##### SUPPLIED RECORDS #####

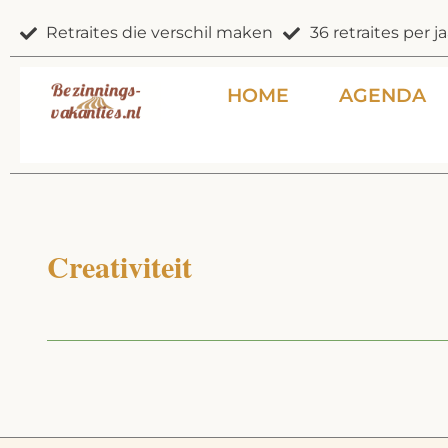
Ga
Retraites die verschil maken
36 retraites per ja
naar
de
inhoud
HOME
AGENDA
Creativiteit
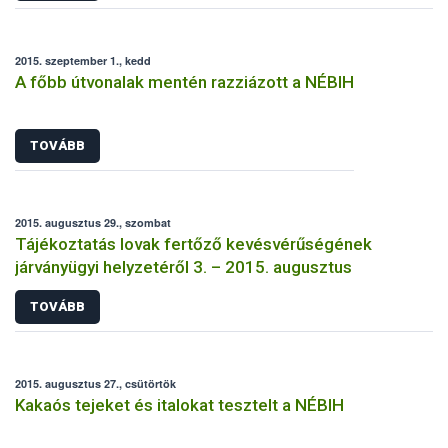
2015. szeptember 1., kedd
A főbb útvonalak mentén razziázott a NÉBIH
TOVÁBB
2015. augusztus 29., szombat
Tájékoztatás lovak fertőző kevésvérűségének
járványügyi helyzetéről 3. – 2015. augusztus
TOVÁBB
2015. augusztus 27., csütörtök
Kakaós tejeket és italokat tesztelt a NÉBIH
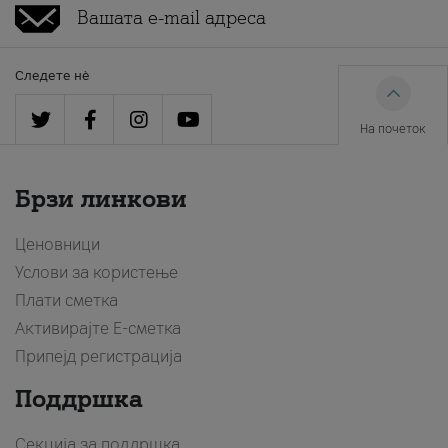
Следете нè
На почеток
Брзи линкови
Ценовници
Услови за користење
Плати сметка
Активирајте Е-сметка
Припејд регистрација
Поддршка
Секција за поддршка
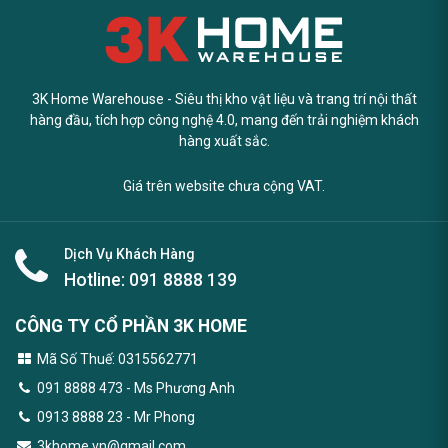
3K Home Warehouse - Siêu thị kho vật liệu và trang trí nội thất
hàng đầu, tích hợp công nghệ 4.0, mang đến trải nghiệm khách
hàng xuất sắc.
Giá trên website chưa cộng VAT.
Dịch Vụ Khách Hàng
Hotline:
091 8888 139
CÔNG TY CỔ PHẦN 3K HOME
Mã Số Thuế: 0315562771
091 8888 473
- Ms Phương Anh
0913 8888 23 - Mr Phong
3khome.vn@gmail.com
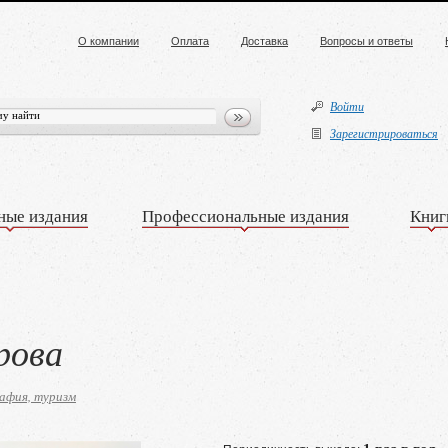
О компании
Оплата
Доставка
Вопросы и ответы
Войти
Зарегистрироваться
ные издания
Профессиональные издания
Книг
рова
афия, туризм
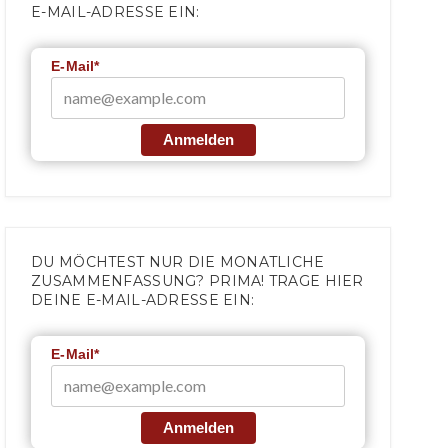
E-MAIL-ADRESSE EIN:
E-Mail*
Anmelden
DU MÖCHTEST NUR DIE MONATLICHE
ZUSAMMENFASSUNG? PRIMA! TRAGE HIER
DEINE E-MAIL-ADRESSE EIN:
E-Mail*
Anmelden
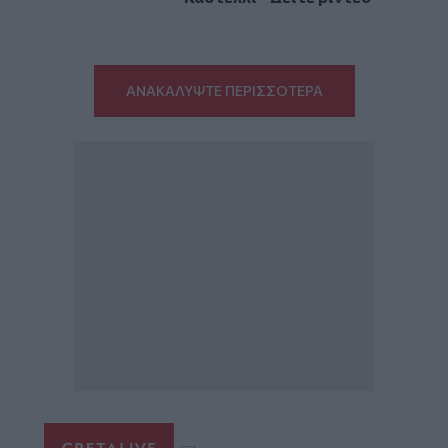
ΑΝΑΚΑΛΥΨΤΕ ΠΕΡΙΣΣΟΤΕΡΑ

#####

**WHAT IS REQUIRED**
Reproduce the text from every row above line for line, with no changes, and leave the pictures out of your answer.

**OUTPUT FOR THIS TASK**
Ga
Retraites die verschil maken
36 retraites per ja
naar
de
inhoud
HOME
AGENDA
Creativiteit
2015. szeptember 1., kedd
A főbb útvonalak mentén razziázott a NÉBIH
TOVÁBB
2015. augusztus 29., szombat
Tájékoztatás lovak fertőző kevésvérűségének
járványügyi helyzetéről 3. – 2015. augusztus
TOVÁBB
2015. augusztus 27., csütörtök
Kakaós tejeket és italokat tesztelt a NÉBIH
Следете нè
На почеток
Брзи линкови
Ценовници
Услови за користење
Плати сметка
Активирајте Е-сметка
Припејд регистрација
Поддршка
Секција за поддршка
3K Home Warehouse - Siêu thị kho vật liệu và trang trí nội thất
hàng đầu, tích hợp công nghệ 4.0, mang đến trải nghiệm khách
hàng xuất sắc.
Giá trên website chưa cộng VAT.
Dịch Vụ Khách Hàng
Hotline:
091 8888 139
CÔNG TY CỔ PHẦN 3K HOME
Mã Số Thuế: 0315562771
091 8888 473
- Ms Phương Anh
0913 8888 23 - Mr Phong
3khome.vn@gmail.com
О компании
Оплата
Доставка
Вопросы и ответы
Войти
Зарегистрироваться
ные издания
Профессиональные издания
Книг
рова
афия, туризм
E-MAIL-ADRESSE EIN:
E-Mail*
Anmelden
DU MÖCHTEST NUR DIE MONATLICHE
ZUSAMMENFASSUNG? PRIMA! TRAGE HIER
DEINE E-MAIL-ADRESSE EIN:
E-Mail*
Anmelden
ΑΝΑΚΑΛΥΨΤΕ ΠΕΡΙΣΣΟΤΕΡΑ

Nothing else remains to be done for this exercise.